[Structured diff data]
______________________________

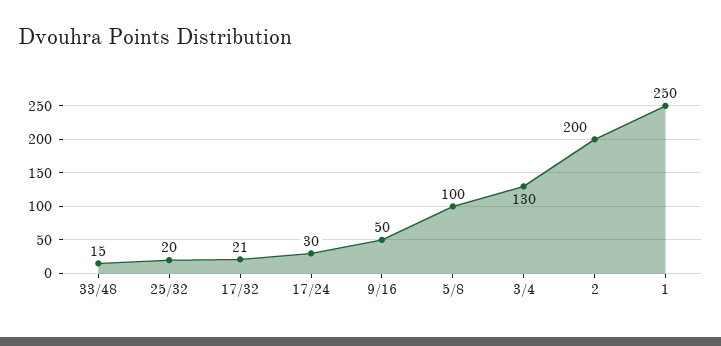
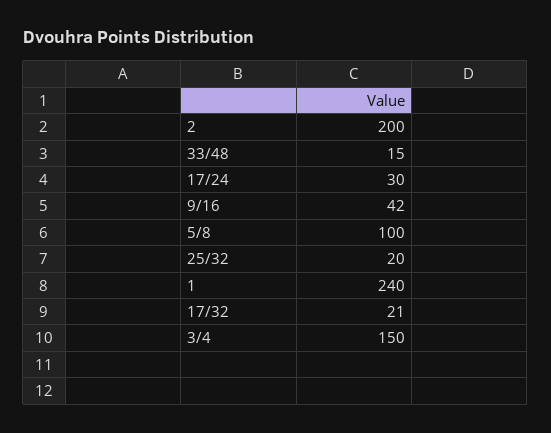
  {
    "33/48": 15,
    "25/32": 20,
    "17/32": 21,
    "17/24": 30,
-   "9/16": 50,
+   "9/16": 42,
    "5/8": 100,
-   "3/4": 130,
+   "3/4": 150,
    "2": 200,
-   "1": 250
+   "1": 240
  }

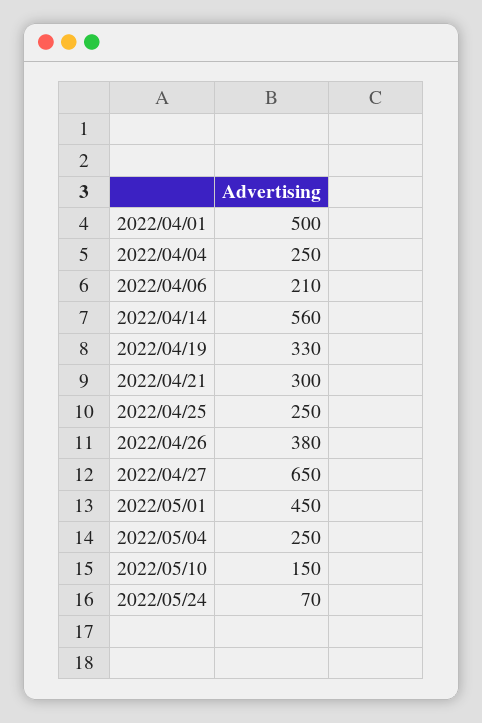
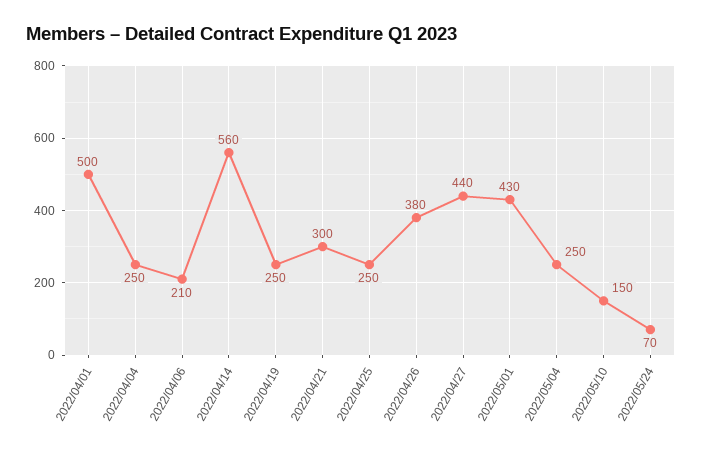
  {
    "2022/04/01": 500,
    "2022/04/04": 250,
    "2022/04/06": 210,
    "2022/04/14": 560,
-   "2022/04/19": 330,
+   "2022/04/19": 250,
    "2022/04/21": 300,
    "2022/04/25": 250,
    "2022/04/26": 380,
-   "2022/04/27": 650,
+   "2022/04/27": 440,
-   "2022/05/01": 450,
+   "2022/05/01": 430,
    "2022/05/04": 250,
    "2022/05/10": 150,
    "2022/05/24": 70
  }

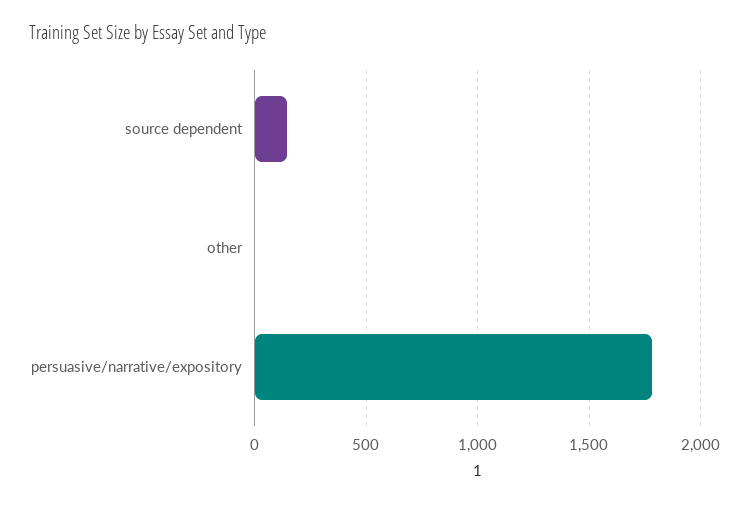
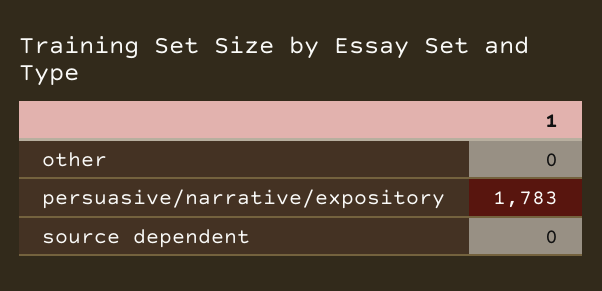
  {
-   "source dependent": 150,
+   "source dependent": 0,
    "other": 0,
    "persuasive/narrative/expository": 1783
  }

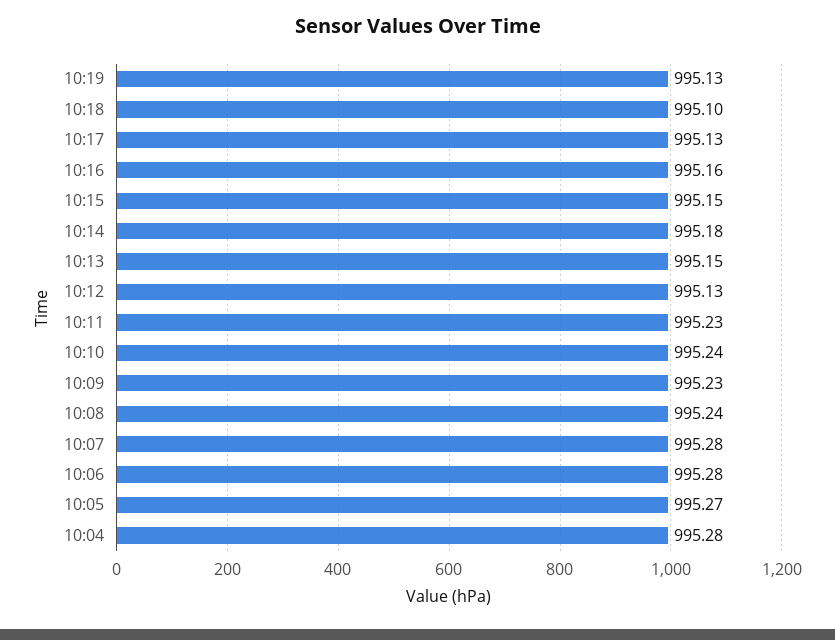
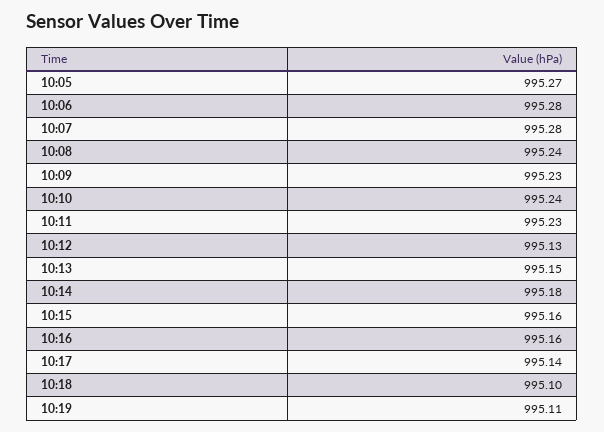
  {
-   "10:19": 995.13,
+   "10:19": 995.11,
    "10:18": 995.1,
-   "10:17": 995.13,
+   "10:17": 995.14,
    "10:16": 995.16,
-   "10:15": 995.15,
+   "10:15": 995.16,
    "10:14": 995.18,
    "10:13": 995.15,
    "10:12": 995.13,
    "10:11": 995.23,
    "10:10": 995.24,
    "10:09": 995.23,
    "10:08": 995.24,
    "10:07": 995.28,
    "10:06": 995.28,
-   "10:05": 995.27,
+   "10:05": 995.27
-   "10:04": 995.28
  }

______________________________

An exact repeat of all the data is required, pictures excluded.

  {
    "33/48": 15,
    "25/32": 20,
    "17/32": 21,
    "17/24": 30,
-   "9/16": 50,
+   "9/16": 42,
    "5/8": 100,
-   "3/4": 130,
+   "3/4": 150,
    "2": 200,
-   "1": 250
+   "1": 240
  }

  {
    "2022/04/01": 500,
    "2022/04/04": 250,
    "2022/04/06": 210,
    "2022/04/14": 560,
-   "2022/04/19": 330,
+   "2022/04/19": 250,
    "2022/04/21": 300,
    "2022/04/25": 250,
    "2022/04/26": 380,
-   "2022/04/27": 650,
+   "2022/04/27": 440,
-   "2022/05/01": 450,
+   "2022/05/01": 430,
    "2022/05/04": 250,
    "2022/05/10": 150,
    "2022/05/24": 70
  }

  {
-   "source dependent": 150,
+   "source dependent": 0,
    "other": 0,
    "persuasive/narrative/expository": 1783
  }

  {
-   "10:19": 995.13,
+   "10:19": 995.11,
    "10:18": 995.1,
-   "10:17": 995.13,
+   "10:17": 995.14,
    "10:16": 995.16,
-   "10:15": 995.15,
+   "10:15": 995.16,
    "10:14": 995.18,
    "10:13": 995.15,
    "10:12": 995.13,
    "10:11": 995.23,
    "10:10": 995.24,
    "10:09": 995.23,
    "10:08": 995.24,
    "10:07": 995.28,
    "10:06": 995.28,
-   "10:05": 995.27,
+   "10:05": 995.27
-   "10:04": 995.28
  }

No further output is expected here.